## TASK DETAILS:
Every record below should appear in your answer, copied exactly.

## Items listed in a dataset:

╔══

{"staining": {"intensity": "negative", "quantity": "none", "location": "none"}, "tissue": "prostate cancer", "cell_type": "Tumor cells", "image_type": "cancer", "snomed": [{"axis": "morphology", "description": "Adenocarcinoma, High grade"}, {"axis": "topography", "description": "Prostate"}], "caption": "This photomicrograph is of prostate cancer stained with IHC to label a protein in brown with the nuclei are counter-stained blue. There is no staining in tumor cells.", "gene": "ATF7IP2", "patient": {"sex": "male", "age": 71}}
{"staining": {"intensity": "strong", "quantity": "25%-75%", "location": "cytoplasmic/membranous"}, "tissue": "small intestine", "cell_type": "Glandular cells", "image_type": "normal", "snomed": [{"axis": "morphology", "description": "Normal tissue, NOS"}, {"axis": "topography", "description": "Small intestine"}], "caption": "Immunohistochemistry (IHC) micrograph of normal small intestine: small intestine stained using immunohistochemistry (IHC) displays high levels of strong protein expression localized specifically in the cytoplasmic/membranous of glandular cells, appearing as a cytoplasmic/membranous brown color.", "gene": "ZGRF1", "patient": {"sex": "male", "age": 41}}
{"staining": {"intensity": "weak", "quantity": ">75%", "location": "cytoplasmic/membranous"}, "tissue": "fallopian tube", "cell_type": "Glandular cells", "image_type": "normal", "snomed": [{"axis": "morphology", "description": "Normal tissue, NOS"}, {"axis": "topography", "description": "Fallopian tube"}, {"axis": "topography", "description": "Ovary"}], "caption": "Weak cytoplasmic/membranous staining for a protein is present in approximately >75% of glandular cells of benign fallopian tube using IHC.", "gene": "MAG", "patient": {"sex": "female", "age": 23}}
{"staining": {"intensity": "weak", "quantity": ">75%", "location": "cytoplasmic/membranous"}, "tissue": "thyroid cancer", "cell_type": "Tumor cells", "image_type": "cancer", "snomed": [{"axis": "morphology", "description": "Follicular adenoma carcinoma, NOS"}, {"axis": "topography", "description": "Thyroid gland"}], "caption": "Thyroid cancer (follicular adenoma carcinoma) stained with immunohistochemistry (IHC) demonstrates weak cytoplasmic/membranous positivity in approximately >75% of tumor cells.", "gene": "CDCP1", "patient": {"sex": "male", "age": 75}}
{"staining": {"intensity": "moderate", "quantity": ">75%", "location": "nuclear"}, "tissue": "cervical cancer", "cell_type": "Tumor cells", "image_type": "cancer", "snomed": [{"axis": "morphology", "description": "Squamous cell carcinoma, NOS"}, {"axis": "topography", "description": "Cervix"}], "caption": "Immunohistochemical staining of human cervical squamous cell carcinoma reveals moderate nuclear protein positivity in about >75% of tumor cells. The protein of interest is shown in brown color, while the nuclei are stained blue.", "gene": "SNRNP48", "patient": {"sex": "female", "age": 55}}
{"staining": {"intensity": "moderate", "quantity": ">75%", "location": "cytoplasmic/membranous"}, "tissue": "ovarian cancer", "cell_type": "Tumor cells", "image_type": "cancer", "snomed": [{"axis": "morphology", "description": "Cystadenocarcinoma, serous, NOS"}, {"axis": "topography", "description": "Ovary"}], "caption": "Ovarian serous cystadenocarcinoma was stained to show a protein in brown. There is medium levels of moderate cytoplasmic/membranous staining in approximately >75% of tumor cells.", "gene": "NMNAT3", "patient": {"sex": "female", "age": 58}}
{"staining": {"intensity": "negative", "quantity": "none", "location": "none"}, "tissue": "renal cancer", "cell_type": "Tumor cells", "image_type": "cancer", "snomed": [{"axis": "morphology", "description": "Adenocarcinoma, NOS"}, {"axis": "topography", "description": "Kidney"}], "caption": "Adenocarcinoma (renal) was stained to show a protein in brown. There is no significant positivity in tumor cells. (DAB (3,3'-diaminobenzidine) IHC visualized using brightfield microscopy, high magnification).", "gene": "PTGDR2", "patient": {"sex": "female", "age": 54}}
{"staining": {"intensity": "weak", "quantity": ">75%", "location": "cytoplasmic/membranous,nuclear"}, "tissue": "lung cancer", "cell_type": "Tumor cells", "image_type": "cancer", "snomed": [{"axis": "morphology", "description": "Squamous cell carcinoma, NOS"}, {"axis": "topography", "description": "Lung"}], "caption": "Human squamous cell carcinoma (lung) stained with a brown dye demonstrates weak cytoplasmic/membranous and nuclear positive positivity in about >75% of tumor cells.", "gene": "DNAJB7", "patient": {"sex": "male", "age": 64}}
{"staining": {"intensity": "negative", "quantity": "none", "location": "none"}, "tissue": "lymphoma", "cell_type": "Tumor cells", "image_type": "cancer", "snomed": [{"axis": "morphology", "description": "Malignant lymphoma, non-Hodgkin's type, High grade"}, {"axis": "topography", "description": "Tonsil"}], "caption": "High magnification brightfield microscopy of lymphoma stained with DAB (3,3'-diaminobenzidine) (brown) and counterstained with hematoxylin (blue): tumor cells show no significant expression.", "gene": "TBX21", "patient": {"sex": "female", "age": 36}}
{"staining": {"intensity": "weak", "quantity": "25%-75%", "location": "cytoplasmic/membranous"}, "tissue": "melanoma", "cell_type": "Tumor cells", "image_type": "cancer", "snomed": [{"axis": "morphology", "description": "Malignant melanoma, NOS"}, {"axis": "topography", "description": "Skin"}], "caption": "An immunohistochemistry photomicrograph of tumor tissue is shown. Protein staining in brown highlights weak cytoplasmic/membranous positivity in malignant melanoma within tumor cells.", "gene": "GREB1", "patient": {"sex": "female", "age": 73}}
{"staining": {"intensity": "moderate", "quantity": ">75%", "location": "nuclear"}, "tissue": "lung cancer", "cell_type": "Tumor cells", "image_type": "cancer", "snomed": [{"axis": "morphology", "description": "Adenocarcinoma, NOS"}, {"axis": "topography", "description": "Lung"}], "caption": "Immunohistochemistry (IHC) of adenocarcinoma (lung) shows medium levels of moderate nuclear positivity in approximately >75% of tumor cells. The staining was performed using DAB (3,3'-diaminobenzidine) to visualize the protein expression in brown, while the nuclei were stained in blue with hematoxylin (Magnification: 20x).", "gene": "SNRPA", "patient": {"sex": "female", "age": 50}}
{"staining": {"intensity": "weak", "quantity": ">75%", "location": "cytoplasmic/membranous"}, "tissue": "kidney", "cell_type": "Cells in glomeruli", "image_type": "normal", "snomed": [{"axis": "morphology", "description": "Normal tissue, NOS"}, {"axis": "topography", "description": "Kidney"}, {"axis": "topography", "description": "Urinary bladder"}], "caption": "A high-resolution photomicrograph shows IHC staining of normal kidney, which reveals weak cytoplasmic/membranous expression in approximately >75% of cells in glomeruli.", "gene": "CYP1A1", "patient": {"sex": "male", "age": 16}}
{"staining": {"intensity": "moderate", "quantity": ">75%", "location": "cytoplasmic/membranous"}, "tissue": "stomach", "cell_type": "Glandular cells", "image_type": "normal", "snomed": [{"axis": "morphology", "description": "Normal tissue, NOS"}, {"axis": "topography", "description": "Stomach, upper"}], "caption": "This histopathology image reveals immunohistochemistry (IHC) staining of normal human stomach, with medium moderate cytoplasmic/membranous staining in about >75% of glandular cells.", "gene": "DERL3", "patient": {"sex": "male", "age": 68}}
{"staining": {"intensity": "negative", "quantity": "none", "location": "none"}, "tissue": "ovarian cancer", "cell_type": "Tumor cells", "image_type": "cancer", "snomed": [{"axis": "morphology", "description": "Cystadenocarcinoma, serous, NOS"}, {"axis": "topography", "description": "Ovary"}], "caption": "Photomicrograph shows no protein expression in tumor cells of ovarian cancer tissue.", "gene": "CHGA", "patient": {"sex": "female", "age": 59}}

╚══

## EXPECTED ANSWER:
{"staining": {"intensity": "negative", "quantity": "none", "location": "none"}, "tissue": "prostate cancer", "cell_type": "Tumor cells", "image_type": "cancer", "snomed": [{"axis": "morphology", "description": "Adenocarcinoma, High grade"}, {"axis": "topography", "description": "Prostate"}], "caption": "This photomicrograph is of prostate cancer stained with IHC to label a protein in brown with the nuclei are counter-stained blue. There is no staining in tumor cells.", "gene": "ATF7IP2", "patient": {"sex": "male", "age": 71}}
{"staining": {"intensity": "strong", "quantity": "25%-75%", "location": "cytoplasmic/membranous"}, "tissue": "small intestine", "cell_type": "Glandular cells", "image_type": "normal", "snomed": [{"axis": "morphology", "description": "Normal tissue, NOS"}, {"axis": "topography", "description": "Small intestine"}], "caption": "Immunohistochemistry (IHC) micrograph of normal small intestine: small intestine stained using immunohistochemistry (IHC) displays high levels of strong protein expression localized specifically in the cytoplasmic/membranous of glandular cells, appearing as a cytoplasmic/membranous brown color.", "gene": "ZGRF1", "patient": {"sex": "male", "age": 41}}
{"staining": {"intensity": "weak", "quantity": ">75%", "location": "cytoplasmic/membranous"}, "tissue": "fallopian tube", "cell_type": "Glandular cells", "image_type": "normal", "snomed": [{"axis": "morphology", "description": "Normal tissue, NOS"}, {"axis": "topography", "description": "Fallopian tube"}, {"axis": "topography", "description": "Ovary"}], "caption": "Weak cytoplasmic/membranous staining for a protein is present in approximately >75% of glandular cells of benign fallopian tube using IHC.", "gene": "MAG", "patient": {"sex": "female", "age": 23}}
{"staining": {"intensity": "weak", "quantity": ">75%", "location": "cytoplasmic/membranous"}, "tissue": "thyroid cancer", "cell_type": "Tumor cells", "image_type": "cancer", "snomed": [{"axis": "morphology", "description": "Follicular adenoma carcinoma, NOS"}, {"axis": "topography", "description": "Thyroid gland"}], "caption": "Thyroid cancer (follicular adenoma carcinoma) stained with immunohistochemistry (IHC) demonstrates weak cytoplasmic/membranous positivity in approximately >75% of tumor cells.", "gene": "CDCP1", "patient": {"sex": "male", "age": 75}}
{"staining": {"intensity": "moderate", "quantity": ">75%", "location": "nuclear"}, "tissue": "cervical cancer", "cell_type": "Tumor cells", "image_type": "cancer", "snomed": [{"axis": "morphology", "description": "Squamous cell carcinoma, NOS"}, {"axis": "topography", "description": "Cervix"}], "caption": "Immunohistochemical staining of human cervical squamous cell carcinoma reveals moderate nuclear protein positivity in about >75% of tumor cells. The protein of interest is shown in brown color, while the nuclei are stained blue.", "gene": "SNRNP48", "patient": {"sex": "female", "age": 55}}
{"staining": {"intensity": "moderate", "quantity": ">75%", "location": "cytoplasmic/membranous"}, "tissue": "ovarian cancer", "cell_type": "Tumor cells", "image_type": "cancer", "snomed": [{"axis": "morphology", "description": "Cystadenocarcinoma, serous, NOS"}, {"axis": "topography", "description": "Ovary"}], "caption": "Ovarian serous cystadenocarcinoma was stained to show a protein in brown. There is medium levels of moderate cytoplasmic/membranous staining in approximately >75% of tumor cells.", "gene": "NMNAT3", "patient": {"sex": "female", "age": 58}}
{"staining": {"intensity": "negative", "quantity": "none", "location": "none"}, "tissue": "renal cancer", "cell_type": "Tumor cells", "image_type": "cancer", "snomed": [{"axis": "morphology", "description": "Adenocarcinoma, NOS"}, {"axis": "topography", "description": "Kidney"}], "caption": "Adenocarcinoma (renal) was stained to show a protein in brown. There is no significant positivity in tumor cells. (DAB (3,3'-diaminobenzidine) IHC visualized using brightfield microscopy, high magnification).", "gene": "PTGDR2", "patient": {"sex": "female", "age": 54}}
{"staining": {"intensity": "weak", "quantity": ">75%", "location": "cytoplasmic/membranous,nuclear"}, "tissue": "lung cancer", "cell_type": "Tumor cells", "image_type": "cancer", "snomed": [{"axis": "morphology", "description": "Squamous cell carcinoma, NOS"}, {"axis": "topography", "description": "Lung"}], "caption": "Human squamous cell carcinoma (lung) stained with a brown dye demonstrates weak cytoplasmic/membranous and nuclear positive positivity in about >75% of tumor cells.", "gene": "DNAJB7", "patient": {"sex": "male", "age": 64}}
{"staining": {"intensity": "negative", "quantity": "none", "location": "none"}, "tissue": "lymphoma", "cell_type": "Tumor cells", "image_type": "cancer", "snomed": [{"axis": "morphology", "description": "Malignant lymphoma, non-Hodgkin's type, High grade"}, {"axis": "topography", "description": "Tonsil"}], "caption": "High magnification brightfield microscopy of lymphoma stained with DAB (3,3'-diaminobenzidine) (brown) and counterstained with hematoxylin (blue): tumor cells show no significant expression.", "gene": "TBX21", "patient": {"sex": "female", "age": 36}}
{"staining": {"intensity": "weak", "quantity": "25%-75%", "location": "cytoplasmic/membranous"}, "tissue": "melanoma", "cell_type": "Tumor cells", "image_type": "cancer", "snomed": [{"axis": "morphology", "description": "Malignant melanoma, NOS"}, {"axis": "topography", "description": "Skin"}], "caption": "An immunohistochemistry photomicrograph of tumor tissue is shown. Protein staining in brown highlights weak cytoplasmic/membranous positivity in malignant melanoma within tumor cells.", "gene": "GREB1", "patient": {"sex": "female", "age": 73}}
{"staining": {"intensity": "moderate", "quantity": ">75%", "location": "nuclear"}, "tissue": "lung cancer", "cell_type": "Tumor cells", "image_type": "cancer", "snomed": [{"axis": "morphology", "description": "Adenocarcinoma, NOS"}, {"axis": "topography", "description": "Lung"}], "caption": "Immunohistochemistry (IHC) of adenocarcinoma (lung) shows medium levels of moderate nuclear positivity in approximately >75% of tumor cells. The staining was performed using DAB (3,3'-diaminobenzidine) to visualize the protein expression in brown, while the nuclei were stained in blue with hematoxylin (Magnification: 20x).", "gene": "SNRPA", "patient": {"sex": "female", "age": 50}}
{"staining": {"intensity": "weak", "quantity": ">75%", "location": "cytoplasmic/membranous"}, "tissue": "kidney", "cell_type": "Cells in glomeruli", "image_type": "normal", "snomed": [{"axis": "morphology", "description": "Normal tissue, NOS"}, {"axis": "topography", "description": "Kidney"}, {"axis": "topography", "description": "Urinary bladder"}], "caption": "A high-resolution photomicrograph shows IHC staining of normal kidney, which reveals weak cytoplasmic/membranous expression in approximately >75% of cells in glomeruli.", "gene": "CYP1A1", "patient": {"sex": "male", "age": 16}}
{"staining": {"intensity": "moderate", "quantity": ">75%", "location": "cytoplasmic/membranous"}, "tissue": "stomach", "cell_type": "Glandular cells", "image_type": "normal", "snomed": [{"axis": "morphology", "description": "Normal tissue, NOS"}, {"axis": "topography", "description": "Stomach, upper"}], "caption": "This histopathology image reveals immunohistochemistry (IHC) staining of normal human stomach, with medium moderate cytoplasmic/membranous staining in about >75% of glandular cells.", "gene": "DERL3", "patient": {"sex": "male", "age": 68}}
{"staining": {"intensity": "negative", "quantity": "none", "location": "none"}, "tissue": "ovarian cancer", "cell_type": "Tumor cells", "image_type": "cancer", "snomed": [{"axis": "morphology", "description": "Cystadenocarcinoma, serous, NOS"}, {"axis": "topography", "description": "Ovary"}], "caption": "Photomicrograph shows no protein expression in tumor cells of ovarian cancer tissue.", "gene": "CHGA", "patient": {"sex": "female", "age": 59}}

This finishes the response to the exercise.